*Exercise prompt:* Repeat, without any change, the entries presented below.
=== Section Start ===
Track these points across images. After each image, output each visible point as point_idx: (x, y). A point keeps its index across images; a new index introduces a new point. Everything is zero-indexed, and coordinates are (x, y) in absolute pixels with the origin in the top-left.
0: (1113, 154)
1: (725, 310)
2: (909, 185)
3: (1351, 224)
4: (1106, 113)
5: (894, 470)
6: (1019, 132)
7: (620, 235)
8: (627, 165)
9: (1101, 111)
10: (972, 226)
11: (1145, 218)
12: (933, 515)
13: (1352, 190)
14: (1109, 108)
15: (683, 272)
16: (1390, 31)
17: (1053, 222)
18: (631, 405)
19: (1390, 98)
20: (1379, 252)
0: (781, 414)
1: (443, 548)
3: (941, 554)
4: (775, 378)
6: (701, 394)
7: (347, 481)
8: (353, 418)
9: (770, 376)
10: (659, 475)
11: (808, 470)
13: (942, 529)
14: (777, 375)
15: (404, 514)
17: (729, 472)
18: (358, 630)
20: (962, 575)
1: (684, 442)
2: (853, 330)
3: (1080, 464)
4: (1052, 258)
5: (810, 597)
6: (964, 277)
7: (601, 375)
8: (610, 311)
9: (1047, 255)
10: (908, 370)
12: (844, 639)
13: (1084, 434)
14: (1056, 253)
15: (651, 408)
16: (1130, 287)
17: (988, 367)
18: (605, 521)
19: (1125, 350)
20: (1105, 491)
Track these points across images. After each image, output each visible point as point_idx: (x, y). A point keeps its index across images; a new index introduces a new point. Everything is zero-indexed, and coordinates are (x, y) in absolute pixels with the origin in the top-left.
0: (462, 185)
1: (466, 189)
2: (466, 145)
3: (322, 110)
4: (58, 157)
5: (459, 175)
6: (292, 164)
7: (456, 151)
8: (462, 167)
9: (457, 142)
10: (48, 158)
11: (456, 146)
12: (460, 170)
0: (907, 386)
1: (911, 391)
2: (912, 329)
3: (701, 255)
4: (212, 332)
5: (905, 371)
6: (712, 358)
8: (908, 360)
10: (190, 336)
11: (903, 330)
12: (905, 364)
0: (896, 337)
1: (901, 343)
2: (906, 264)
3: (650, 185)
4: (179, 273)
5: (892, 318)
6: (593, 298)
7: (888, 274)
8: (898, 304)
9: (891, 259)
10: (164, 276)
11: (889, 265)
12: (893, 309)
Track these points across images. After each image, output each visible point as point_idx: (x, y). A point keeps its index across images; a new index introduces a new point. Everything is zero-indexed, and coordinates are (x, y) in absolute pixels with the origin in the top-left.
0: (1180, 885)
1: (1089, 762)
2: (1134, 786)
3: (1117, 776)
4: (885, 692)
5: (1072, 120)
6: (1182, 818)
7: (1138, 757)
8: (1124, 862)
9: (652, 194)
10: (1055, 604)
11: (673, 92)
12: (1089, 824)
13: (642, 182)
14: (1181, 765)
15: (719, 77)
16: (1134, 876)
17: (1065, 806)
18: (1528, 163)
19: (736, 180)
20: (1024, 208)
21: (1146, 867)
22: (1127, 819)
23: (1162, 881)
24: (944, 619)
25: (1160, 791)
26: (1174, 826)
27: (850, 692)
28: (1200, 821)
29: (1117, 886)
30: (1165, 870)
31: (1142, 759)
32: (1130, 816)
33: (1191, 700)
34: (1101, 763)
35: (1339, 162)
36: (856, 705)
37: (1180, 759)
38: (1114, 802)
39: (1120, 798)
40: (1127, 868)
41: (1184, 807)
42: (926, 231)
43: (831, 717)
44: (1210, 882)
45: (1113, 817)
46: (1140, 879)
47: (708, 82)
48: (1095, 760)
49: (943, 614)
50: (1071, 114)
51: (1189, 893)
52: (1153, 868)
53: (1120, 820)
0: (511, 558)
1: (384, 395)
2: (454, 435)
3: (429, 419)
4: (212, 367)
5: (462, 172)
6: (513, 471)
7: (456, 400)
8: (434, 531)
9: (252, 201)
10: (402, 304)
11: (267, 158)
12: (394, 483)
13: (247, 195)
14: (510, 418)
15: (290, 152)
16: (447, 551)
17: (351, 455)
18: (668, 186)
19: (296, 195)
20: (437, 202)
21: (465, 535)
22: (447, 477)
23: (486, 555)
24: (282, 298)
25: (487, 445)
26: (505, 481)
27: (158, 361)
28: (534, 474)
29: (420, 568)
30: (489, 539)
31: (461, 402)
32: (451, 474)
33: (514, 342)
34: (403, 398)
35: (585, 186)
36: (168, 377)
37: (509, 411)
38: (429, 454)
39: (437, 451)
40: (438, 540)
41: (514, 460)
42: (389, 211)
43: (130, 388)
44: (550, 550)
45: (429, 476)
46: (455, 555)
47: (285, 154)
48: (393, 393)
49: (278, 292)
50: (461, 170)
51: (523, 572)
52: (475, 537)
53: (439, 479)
=== Section End ===
*Answer to the exercise:*
Track these points across images. After each image, output each visible point as point_idx: (x, y). A point keeps its index across images; a new index introduces a new point. Everything is zero-indexed, and coordinates are (x, y) in absolute pixels with the origin in the top-left.
0: (1113, 154)
1: (725, 310)
2: (909, 185)
3: (1351, 224)
4: (1106, 113)
5: (894, 470)
6: (1019, 132)
7: (620, 235)
8: (627, 165)
9: (1101, 111)
10: (972, 226)
11: (1145, 218)
12: (933, 515)
13: (1352, 190)
14: (1109, 108)
15: (683, 272)
16: (1390, 31)
17: (1053, 222)
18: (631, 405)
19: (1390, 98)
20: (1379, 252)
0: (781, 414)
1: (443, 548)
3: (941, 554)
4: (775, 378)
6: (701, 394)
7: (347, 481)
8: (353, 418)
9: (770, 376)
10: (659, 475)
11: (808, 470)
13: (942, 529)
14: (777, 375)
15: (404, 514)
17: (729, 472)
18: (358, 630)
20: (962, 575)
1: (684, 442)
2: (853, 330)
3: (1080, 464)
4: (1052, 258)
5: (810, 597)
6: (964, 277)
7: (601, 375)
8: (610, 311)
9: (1047, 255)
10: (908, 370)
12: (844, 639)
13: (1084, 434)
14: (1056, 253)
15: (651, 408)
16: (1130, 287)
17: (988, 367)
18: (605, 521)
19: (1125, 350)
20: (1105, 491)
Track these points across images. After each image, output each visible point as point_idx: (x, y). A point keeps its index across images; a new index introduces a new point. Everything is zero-indexed, and coordinates are (x, y) in absolute pixels with the origin in the top-left.
0: (462, 185)
1: (466, 189)
2: (466, 145)
3: (322, 110)
4: (58, 157)
5: (459, 175)
6: (292, 164)
7: (456, 151)
8: (462, 167)
9: (457, 142)
10: (48, 158)
11: (456, 146)
12: (460, 170)
0: (907, 386)
1: (911, 391)
2: (912, 329)
3: (701, 255)
4: (212, 332)
5: (905, 371)
6: (712, 358)
8: (908, 360)
10: (190, 336)
11: (903, 330)
12: (905, 364)
0: (896, 337)
1: (901, 343)
2: (906, 264)
3: (650, 185)
4: (179, 273)
5: (892, 318)
6: (593, 298)
7: (888, 274)
8: (898, 304)
9: (891, 259)
10: (164, 276)
11: (889, 265)
12: (893, 309)
Track these points across images. After each image, output each visible point as point_idx: (x, y). A point keeps its index across images; a new index introduces a new point. Everything is zero-indexed, and coordinates are (x, y) in absolute pixels with the origin in the top-left.
0: (1180, 885)
1: (1089, 762)
2: (1134, 786)
3: (1117, 776)
4: (885, 692)
5: (1072, 120)
6: (1182, 818)
7: (1138, 757)
8: (1124, 862)
9: (652, 194)
10: (1055, 604)
11: (673, 92)
12: (1089, 824)
13: (642, 182)
14: (1181, 765)
15: (719, 77)
16: (1134, 876)
17: (1065, 806)
18: (1528, 163)
19: (736, 180)
20: (1024, 208)
21: (1146, 867)
22: (1127, 819)
23: (1162, 881)
24: (944, 619)
25: (1160, 791)
26: (1174, 826)
27: (850, 692)
28: (1200, 821)
29: (1117, 886)
30: (1165, 870)
31: (1142, 759)
32: (1130, 816)
33: (1191, 700)
34: (1101, 763)
35: (1339, 162)
36: (856, 705)
37: (1180, 759)
38: (1114, 802)
39: (1120, 798)
40: (1127, 868)
41: (1184, 807)
42: (926, 231)
43: (831, 717)
44: (1210, 882)
45: (1113, 817)
46: (1140, 879)
47: (708, 82)
48: (1095, 760)
49: (943, 614)
50: (1071, 114)
51: (1189, 893)
52: (1153, 868)
53: (1120, 820)
0: (511, 558)
1: (384, 395)
2: (454, 435)
3: (429, 419)
4: (212, 367)
5: (462, 172)
6: (513, 471)
7: (456, 400)
8: (434, 531)
9: (252, 201)
10: (402, 304)
11: (267, 158)
12: (394, 483)
13: (247, 195)
14: (510, 418)
15: (290, 152)
16: (447, 551)
17: (351, 455)
18: (668, 186)
19: (296, 195)
20: (437, 202)
21: (465, 535)
22: (447, 477)
23: (486, 555)
24: (282, 298)
25: (487, 445)
26: (505, 481)
27: (158, 361)
28: (534, 474)
29: (420, 568)
30: (489, 539)
31: (461, 402)
32: (451, 474)
33: (514, 342)
34: (403, 398)
35: (585, 186)
36: (168, 377)
37: (509, 411)
38: (429, 454)
39: (437, 451)
40: (438, 540)
41: (514, 460)
42: (389, 211)
43: (130, 388)
44: (550, 550)
45: (429, 476)
46: (455, 555)
47: (285, 154)
48: (393, 393)
49: (278, 292)
50: (461, 170)
51: (523, 572)
52: (475, 537)
53: (439, 479)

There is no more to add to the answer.